The genus Unicorn was established in 1995 by Norman Platnick and Antônio Brescovit, to encompass five newly described species and one species, U. argentina, that had previously been described as a species of Orchestina. (Note: Platnick and Brescovit note U. argentina lacks widened femurs on the fourth leg pair, a defining feature of Orchestina.) A seventh species was described in 2010. The type species of Unicorn is U. catleyi. Unicorn species occur in central and northern Chile, western Argentina, and Bolivia.
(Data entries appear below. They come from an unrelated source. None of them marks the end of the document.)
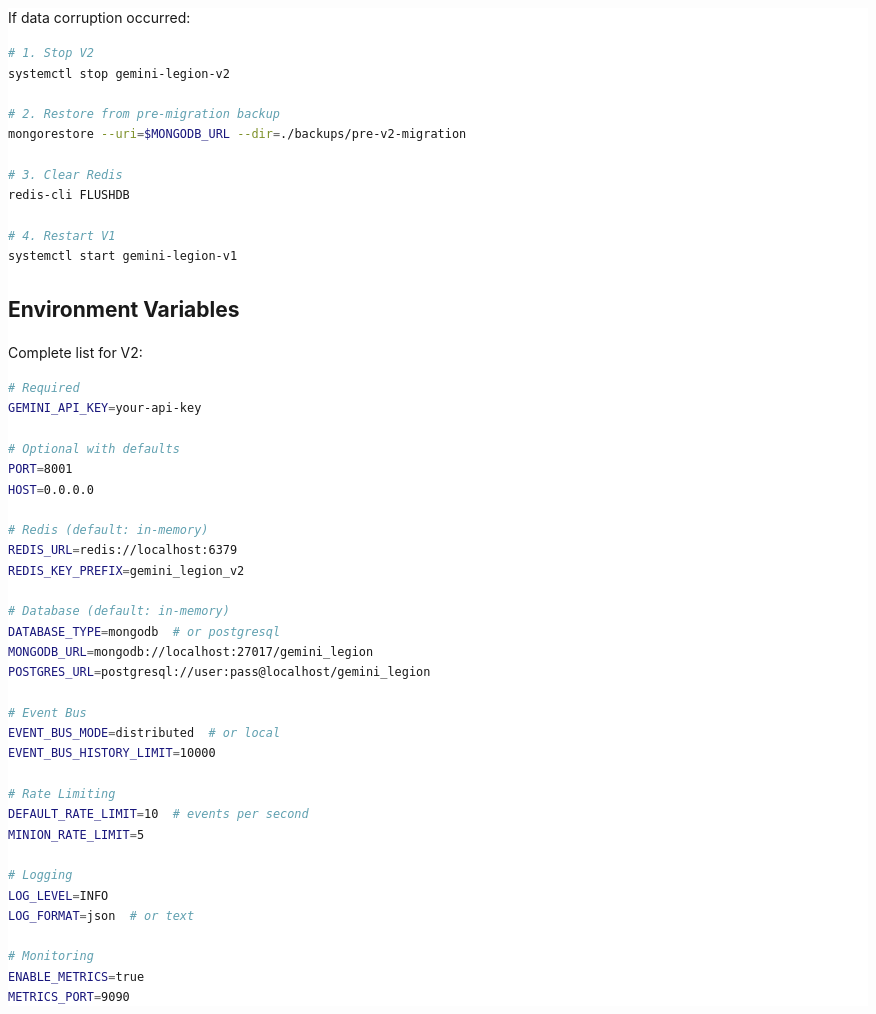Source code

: If data corruption occurred:

```bash
# 1. Stop V2
systemctl stop gemini-legion-v2

# 2. Restore from pre-migration backup
mongorestore --uri=$MONGODB_URL --dir=./backups/pre-v2-migration

# 3. Clear Redis
redis-cli FLUSHDB

# 4. Restart V1
systemctl start gemini-legion-v1
```

## Environment Variables

Complete list for V2:

```bash
# Required
GEMINI_API_KEY=your-api-key

# Optional with defaults
PORT=8001
HOST=0.0.0.0

# Redis (default: in-memory)
REDIS_URL=redis://localhost:6379
REDIS_KEY_PREFIX=gemini_legion_v2

# Database (default: in-memory)
DATABASE_TYPE=mongodb  # or postgresql
MONGODB_URL=mongodb://localhost:27017/gemini_legion
POSTGRES_URL=postgresql://user:pass@localhost/gemini_legion

# Event Bus
EVENT_BUS_MODE=distributed  # or local
EVENT_BUS_HISTORY_LIMIT=10000

# Rate Limiting
DEFAULT_RATE_LIMIT=10  # events per second
MINION_RATE_LIMIT=5

# Logging
LOG_LEVEL=INFO
LOG_FORMAT=json  # or text

# Monitoring
ENABLE_METRICS=true
METRICS_PORT=9090
```
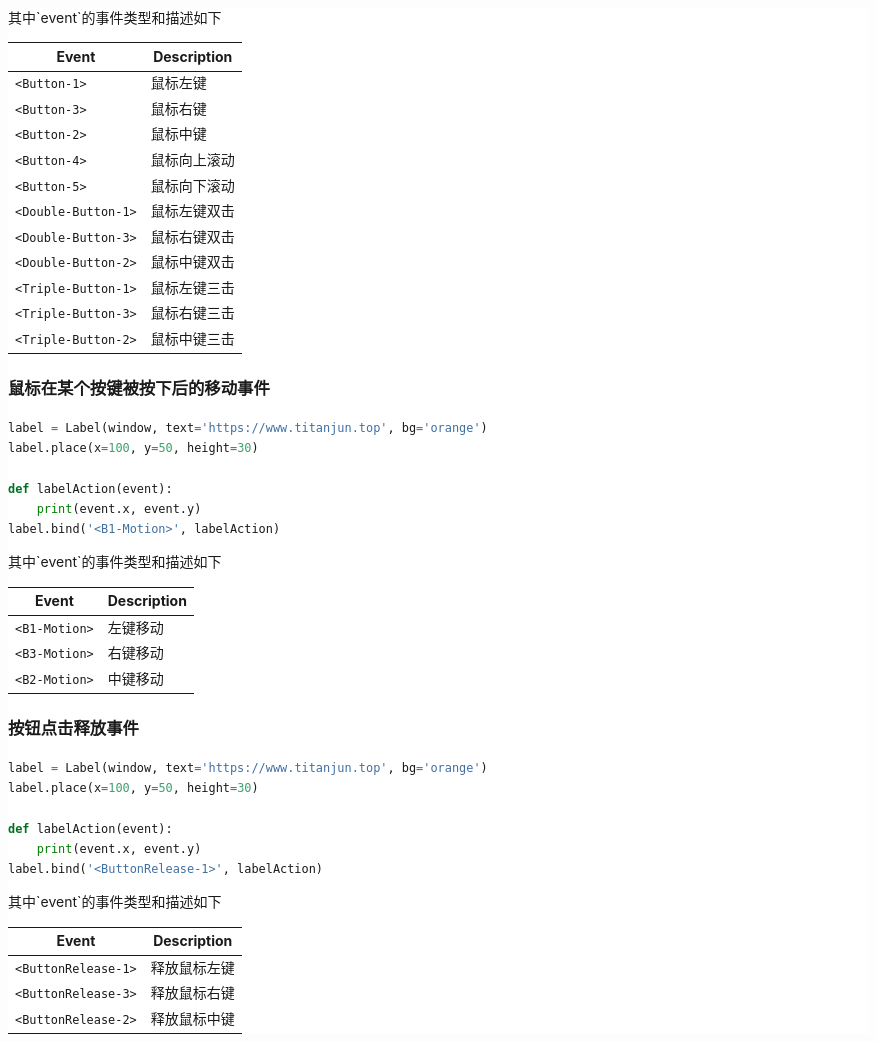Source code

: 
<div class='note info'><p>其中`event`的事件类型和描述如下</p></div>

Event | Description
---|---
`<Button-1>` | 鼠标左键
`<Button-3>` | 鼠标右键
`<Button-2>` | 鼠标中键
`<Button-4>` | 鼠标向上滚动
`<Button-5>` | 鼠标向下滚动
`<Double-Button-1>` | 鼠标左键双击
`<Double-Button-3>` | 鼠标右键双击
`<Double-Button-2>` | 鼠标中键双击
`<Triple-Button-1>` | 鼠标左键三击
`<Triple-Button-3>` | 鼠标右键三击
`<Triple-Button-2>` | 鼠标中键三击


### 鼠标在某个按键被按下后的移动事件

```Python
label = Label(window, text='https://www.titanjun.top', bg='orange')
label.place(x=100, y=50, height=30)

def labelAction(event):
    print(event.x, event.y)
label.bind('<B1-Motion>', labelAction)
```

<div class='note info'><p>其中`event`的事件类型和描述如下</p></div>

Event | Description
---|---
`<B1-Motion>` | 左键移动
`<B3-Motion>` | 右键移动
`<B2-Motion>` | 中键移动


### 按钮点击释放事件

```Python
label = Label(window, text='https://www.titanjun.top', bg='orange')
label.place(x=100, y=50, height=30)

def labelAction(event):
    print(event.x, event.y)
label.bind('<ButtonRelease-1>', labelAction)
```

<div class='note info'><p>其中`event`的事件类型和描述如下</p></div>

Event | Description
---|---
`<ButtonRelease-1>` | 释放鼠标左键
`<ButtonRelease-3>` | 释放鼠标右键
`<ButtonRelease-2>` | 释放鼠标中键
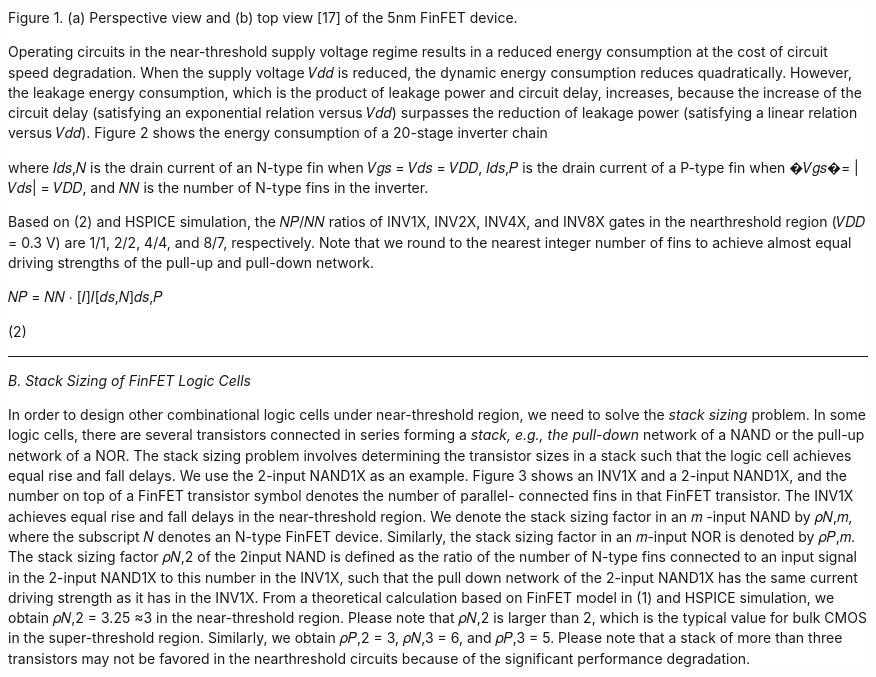 
Figure 1. (a) Perspective view and (b) top view [17] of the
5nm FinFET device.

Operating circuits in the near-threshold supply voltage
regime results in a reduced energy consumption at the cost of
circuit speed degradation. When the supply voltage 𝑉𝑑𝑑 is
reduced, the dynamic energy consumption reduces
quadratically. However, the leakage energy consumption,
which is the product of leakage power and circuit delay,
increases, because the increase of the circuit delay (satisfying
an exponential relation versus 𝑉𝑑𝑑) surpasses the reduction of
leakage power (satisfying a linear relation versus 𝑉𝑑𝑑). Figure
2 shows the energy consumption of a 20-stage inverter chain


where 𝐼𝑑𝑠,𝑁 is the drain current of an N-type fin when
𝑉𝑔𝑠 = 𝑉𝑑𝑠 = 𝑉𝐷𝐷, 𝐼𝑑𝑠,𝑃 is the drain current of a P-type fin when
�𝑉𝑔𝑠�= |𝑉𝑑𝑠| = 𝑉𝐷𝐷, and 𝑁𝑁 is the number of N-type fins in
the inverter.

Based on (2) and HSPICE simulation, the 𝑁𝑃/𝑁𝑁 ratios of
INV1X, INV2X, INV4X, and INV8X gates in the nearthreshold region (𝑉𝐷𝐷 = 0.3 V) are 1/1, 2/2, 4/4, and 8/7,
respectively. Note that we round to the nearest integer number
of fins to achieve almost equal driving strengths of the pull-up
and pull-down network.


𝑁𝑃 = 𝑁𝑁 ∙ [𝐼]𝐼[𝑑𝑠,𝑁]𝑑𝑠,𝑃


(2)


-----

_B._ _Stack Sizing of FinFET Logic Cells_

In order to design other combinational logic cells under
near-threshold region, we need to solve the _stack sizing_
problem. In some logic cells, there are several transistors
connected in series forming a _stack, e.g., the pull-down_
network of a NAND or the pull-up network of a NOR. The
stack sizing problem involves determining the transistor sizes
in a stack such that the logic cell achieves equal rise and fall
delays. We use the 2-input NAND1X as an example. Figure 3
shows an INV1X and a 2-input NAND1X, and the number on
top of a FinFET transistor symbol denotes the number of
parallel- connected fins in that FinFET transistor. The INV1X
achieves equal rise and fall delays in the near-threshold
region. We denote the stack sizing factor in an 𝑚 -input
NAND by 𝜌𝑁,𝑚, where the subscript 𝑁 denotes an N-type
FinFET device. Similarly, the stack sizing factor in an 𝑚-input
NOR is denoted by 𝜌𝑃,𝑚. The stack sizing factor 𝜌𝑁,2 of the 2input NAND is defined as the ratio of the number of N-type
fins connected to an input signal in the 2-input NAND1X to
this number in the INV1X, such that the pull down network of
the 2-input NAND1X has the same current driving strength as
it has in the INV1X. From a theoretical calculation based on
FinFET model in (1) and HSPICE simulation, we obtain
𝜌𝑁,2 = 3.25 ≈3 in the near-threshold region. Please note that
𝜌𝑁,2 is larger than 2, which is the typical value for bulk
CMOS in the super-threshold region. Similarly, we obtain
𝜌𝑃,2 = 3, 𝜌𝑁,3 = 6, and 𝜌𝑃,3 = 5. Please note that a stack of
more than three transistors may not be favored in the nearthreshold circuits because of the significant performance
degradation.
- Unicorn argentina (Mello-Leitão, 1940) — Western Argentina
- Unicorn catleyi Platnick & Brescovit, 1995 — Northern Chile and northwestern Argentina
- Unicorn chacabuco Platnick & Brescovit, 1995 — Chacabuco Province, central Chile
- Unicorn huanaco Platnick & Brescovit, 1995 — La Paz Department, Bolivia
- Unicorn sikus González, Corronca & Cava, 2010 — Salta Province, northwestern Argentina
- Unicorn socos Platnick & Brescovit, 1995 — Limarí Province, central Chile
- Unicorn toconao Platnick & Brescovit, 1995 — Antofagasta Province, northern Chile

==Classification==
Unicorn is a member of the family Oonopidae (oonopids, or goblin spiders), which contains over 1,500 species worldwide. Within oonopids, Unicorn is classified in the subfamily Sulsulinae, which contains other soft-bodied genera such as Xiombarg and Dalmasula. Due to certain features of the eyes and jaws that resemble those found in other families, and which are differently modified in many other oonopids, Platnick and Brescovit suggested Unicorn was among the most primitive or basal members of the Oonopidae, which was corroborated by a 2014 study that examined DNA similarities among the Oonopidae, finding that Unicorn and other sulsulines diverged before almost all other oonopids.